• Exercise
Copy out every line of the listing below word for word, with no changes.

• Provided records
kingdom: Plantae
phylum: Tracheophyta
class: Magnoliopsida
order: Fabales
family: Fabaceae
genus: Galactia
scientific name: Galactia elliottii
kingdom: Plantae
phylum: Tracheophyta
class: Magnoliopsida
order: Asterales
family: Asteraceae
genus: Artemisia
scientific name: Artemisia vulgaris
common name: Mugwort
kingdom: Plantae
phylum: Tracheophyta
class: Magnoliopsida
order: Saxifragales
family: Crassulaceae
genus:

• Solution to the problem
kingdom: Plantae
phylum: Tracheophyta
class: Magnoliopsida
order: Fabales
family: Fabaceae
genus: Galactia
scientific name: Galactia elliottii
kingdom: Plantae
phylum: Tracheophyta
class: Magnoliopsida
order: Asterales
family: Asteraceae
genus: Artemisia
scientific name: Artemisia vulgaris
common name: Mugwort
kingdom: Plantae
phylum: Tracheophyta
class: Magnoliopsida
order: Saxifragales
family: Crassulaceae
genus:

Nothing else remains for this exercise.